Peter Lawrie kicks addiction that was ruining his life and golf game

Peter Lawrie
USA Today Sports Images
"I went from such a high on sugar to such a dramatic low" as he tried to quit drinking "liters a day" of soft drinks, says Peter Lawrie.
By John Holmes
PGA.com

Series: Golf Buzz

Published: Tuesday, February 17, 2015 | 11:52 a.m.
 
Peter Lawrie tied for 16th at the Maybank Malaysia Open a week ago, and couldn't have been happier. The 40-year-old Irishman wasn't celebrating a mere top-20 finish – he was celebrating the fact that his golf game is rounding back into shape after he kicked an addiction that had taken over his life. 
 
Lawrie, it turns out, had become addicted to soft drinks – so much so, he told the Irish radio station Newstalk, that he was drinking several liters per day of fizzy sodas.
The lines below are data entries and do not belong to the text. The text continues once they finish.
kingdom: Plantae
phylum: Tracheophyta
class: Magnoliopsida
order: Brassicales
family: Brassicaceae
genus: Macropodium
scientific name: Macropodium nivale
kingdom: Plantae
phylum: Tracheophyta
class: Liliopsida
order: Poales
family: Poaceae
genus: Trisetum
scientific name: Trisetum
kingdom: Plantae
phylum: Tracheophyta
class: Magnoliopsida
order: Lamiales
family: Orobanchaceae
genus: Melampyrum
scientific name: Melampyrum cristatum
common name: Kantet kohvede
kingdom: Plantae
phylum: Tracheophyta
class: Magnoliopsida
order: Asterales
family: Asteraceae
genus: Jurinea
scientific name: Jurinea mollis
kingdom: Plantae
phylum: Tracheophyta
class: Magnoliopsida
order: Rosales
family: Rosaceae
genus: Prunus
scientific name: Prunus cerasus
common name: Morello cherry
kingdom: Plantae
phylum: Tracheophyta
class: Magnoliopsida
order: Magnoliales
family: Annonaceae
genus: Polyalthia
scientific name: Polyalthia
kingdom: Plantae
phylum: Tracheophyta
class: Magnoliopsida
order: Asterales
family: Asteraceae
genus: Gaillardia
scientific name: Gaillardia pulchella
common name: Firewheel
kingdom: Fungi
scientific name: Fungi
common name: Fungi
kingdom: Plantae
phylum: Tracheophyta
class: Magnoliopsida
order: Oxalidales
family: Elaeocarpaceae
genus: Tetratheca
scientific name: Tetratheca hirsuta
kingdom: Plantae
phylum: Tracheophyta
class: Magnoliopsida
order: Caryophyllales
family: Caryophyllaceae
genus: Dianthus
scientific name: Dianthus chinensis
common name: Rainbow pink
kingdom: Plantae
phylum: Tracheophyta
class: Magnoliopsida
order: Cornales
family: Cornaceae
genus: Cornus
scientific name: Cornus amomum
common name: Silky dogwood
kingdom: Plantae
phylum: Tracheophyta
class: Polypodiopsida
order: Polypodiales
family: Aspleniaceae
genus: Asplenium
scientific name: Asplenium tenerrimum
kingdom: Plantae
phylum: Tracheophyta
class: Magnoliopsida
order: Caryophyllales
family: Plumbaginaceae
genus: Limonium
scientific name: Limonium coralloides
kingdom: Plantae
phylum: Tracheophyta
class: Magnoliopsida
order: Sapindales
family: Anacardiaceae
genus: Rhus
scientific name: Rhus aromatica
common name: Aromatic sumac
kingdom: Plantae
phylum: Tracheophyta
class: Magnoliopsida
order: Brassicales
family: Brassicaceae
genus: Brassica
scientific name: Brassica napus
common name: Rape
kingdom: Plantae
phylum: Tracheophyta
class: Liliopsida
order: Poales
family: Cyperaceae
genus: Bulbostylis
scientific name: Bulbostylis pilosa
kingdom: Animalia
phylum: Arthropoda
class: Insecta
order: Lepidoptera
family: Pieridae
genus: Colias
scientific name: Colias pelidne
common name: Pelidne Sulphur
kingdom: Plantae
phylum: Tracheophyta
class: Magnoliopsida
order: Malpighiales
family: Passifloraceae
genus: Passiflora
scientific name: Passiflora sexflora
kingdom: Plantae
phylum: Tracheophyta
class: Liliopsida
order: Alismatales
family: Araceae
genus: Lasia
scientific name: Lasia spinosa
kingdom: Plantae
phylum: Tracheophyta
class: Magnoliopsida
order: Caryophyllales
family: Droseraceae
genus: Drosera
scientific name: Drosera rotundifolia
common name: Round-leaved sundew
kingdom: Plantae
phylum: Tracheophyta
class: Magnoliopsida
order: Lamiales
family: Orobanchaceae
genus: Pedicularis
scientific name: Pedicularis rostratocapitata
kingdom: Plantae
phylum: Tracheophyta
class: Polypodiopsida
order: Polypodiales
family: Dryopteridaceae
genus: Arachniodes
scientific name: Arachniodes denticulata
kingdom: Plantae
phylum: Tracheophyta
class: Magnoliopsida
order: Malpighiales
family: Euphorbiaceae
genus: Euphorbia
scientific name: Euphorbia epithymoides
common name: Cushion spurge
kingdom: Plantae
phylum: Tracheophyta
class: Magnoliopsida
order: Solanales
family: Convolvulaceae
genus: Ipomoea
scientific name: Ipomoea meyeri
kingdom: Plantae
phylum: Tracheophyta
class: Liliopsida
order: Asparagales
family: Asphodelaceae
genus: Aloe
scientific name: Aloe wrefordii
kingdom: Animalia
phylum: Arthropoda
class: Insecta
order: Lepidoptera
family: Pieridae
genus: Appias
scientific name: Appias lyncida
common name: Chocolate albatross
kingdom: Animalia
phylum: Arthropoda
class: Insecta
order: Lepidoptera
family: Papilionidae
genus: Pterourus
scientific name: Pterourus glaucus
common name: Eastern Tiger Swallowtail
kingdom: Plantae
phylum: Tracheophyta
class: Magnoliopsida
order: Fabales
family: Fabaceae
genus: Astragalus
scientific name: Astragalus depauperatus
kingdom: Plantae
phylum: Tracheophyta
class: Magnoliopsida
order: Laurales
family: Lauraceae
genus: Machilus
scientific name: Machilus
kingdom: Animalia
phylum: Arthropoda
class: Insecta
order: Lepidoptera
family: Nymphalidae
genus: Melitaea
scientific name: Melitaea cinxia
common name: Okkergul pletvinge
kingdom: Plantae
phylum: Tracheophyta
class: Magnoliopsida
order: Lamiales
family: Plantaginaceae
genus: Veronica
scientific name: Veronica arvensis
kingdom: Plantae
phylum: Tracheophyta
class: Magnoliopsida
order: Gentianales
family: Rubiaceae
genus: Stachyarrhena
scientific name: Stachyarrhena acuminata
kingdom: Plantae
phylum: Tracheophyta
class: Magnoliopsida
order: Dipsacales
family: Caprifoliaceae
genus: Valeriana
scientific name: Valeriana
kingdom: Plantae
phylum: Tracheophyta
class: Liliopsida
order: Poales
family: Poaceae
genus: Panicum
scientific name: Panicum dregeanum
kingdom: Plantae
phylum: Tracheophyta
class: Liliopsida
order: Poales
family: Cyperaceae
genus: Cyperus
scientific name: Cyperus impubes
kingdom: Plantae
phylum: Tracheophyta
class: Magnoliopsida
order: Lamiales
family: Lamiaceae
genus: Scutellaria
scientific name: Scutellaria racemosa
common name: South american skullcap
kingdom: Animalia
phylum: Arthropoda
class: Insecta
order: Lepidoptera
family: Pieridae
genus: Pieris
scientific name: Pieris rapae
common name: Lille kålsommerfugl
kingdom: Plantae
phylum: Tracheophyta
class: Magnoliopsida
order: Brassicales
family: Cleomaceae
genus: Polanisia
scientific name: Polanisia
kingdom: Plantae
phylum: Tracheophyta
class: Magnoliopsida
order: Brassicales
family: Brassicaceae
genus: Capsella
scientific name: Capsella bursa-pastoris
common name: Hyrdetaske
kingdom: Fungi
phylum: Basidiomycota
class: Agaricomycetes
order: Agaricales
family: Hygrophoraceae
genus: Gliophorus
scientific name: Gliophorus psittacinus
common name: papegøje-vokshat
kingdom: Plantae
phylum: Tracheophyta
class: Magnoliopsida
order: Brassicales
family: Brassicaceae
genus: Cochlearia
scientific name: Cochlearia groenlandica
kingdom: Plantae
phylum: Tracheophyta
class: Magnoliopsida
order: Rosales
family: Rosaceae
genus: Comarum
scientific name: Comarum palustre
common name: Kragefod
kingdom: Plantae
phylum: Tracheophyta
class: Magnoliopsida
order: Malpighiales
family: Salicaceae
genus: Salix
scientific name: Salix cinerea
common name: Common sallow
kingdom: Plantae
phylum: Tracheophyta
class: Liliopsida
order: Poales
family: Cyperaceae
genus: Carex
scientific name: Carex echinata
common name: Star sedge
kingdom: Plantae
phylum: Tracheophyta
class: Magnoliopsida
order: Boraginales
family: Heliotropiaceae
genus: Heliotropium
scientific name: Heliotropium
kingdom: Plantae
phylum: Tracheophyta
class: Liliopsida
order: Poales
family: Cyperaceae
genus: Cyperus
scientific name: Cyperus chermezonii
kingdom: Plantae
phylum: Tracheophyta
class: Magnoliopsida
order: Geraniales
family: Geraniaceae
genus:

And when he tried to stop, it almost ruined him.
 
"I wouldn't say I went for a breakdown, but I definitely got exceptionally emotional" as he tried to quit cold turkey, he said in an interview that aired over the weekend. "Even in the hottest country, like Malaysia," he added, he would drink soda on the "golf course because I was addicted to it."
 
Lawrie – no relation to 1999 British Open winner Paul Lawrie of Scotland – was in the top 200 in the world after he tied for 10th place in the 2013 Irish Open. Soon after, he began trying to wean himself off the carbonated drinks, and his struggle sent him plummeting down the ranking – he fell as low as No. 909 after missing the cut in the South African Open in January.
 
 
"I went from such a high on sugar to such a dramatic low" in the weeks and months after the Irish Open, "and I never recovered from it," he said. "I lost all confidence in myself."
 
His results over the past 18 months or so dramatically illustrate how much trouble he was having. From that tie for 10th in the 2013 Irish Open through the end of 2014, he missed 33 cuts and had only eight finishes in the money. In 2014 alone, he made only six cuts in 27 European Tour starts and earned only $63,870.
 
"It was very difficult to deal with all of the situations coming at me," he told the radio station. 
 
This year, though, he's turned the corner. He's feeling better and his results on the course are rebounding. He's made each of his last three cuts, and he's already won almost as much money this year as he did in all of 2014.
 
Now, he says, he's only drinking two or three cans of soft drinks per day. And his tie for 16th place in Malaysia a week ago was his best finish since his ordeal began.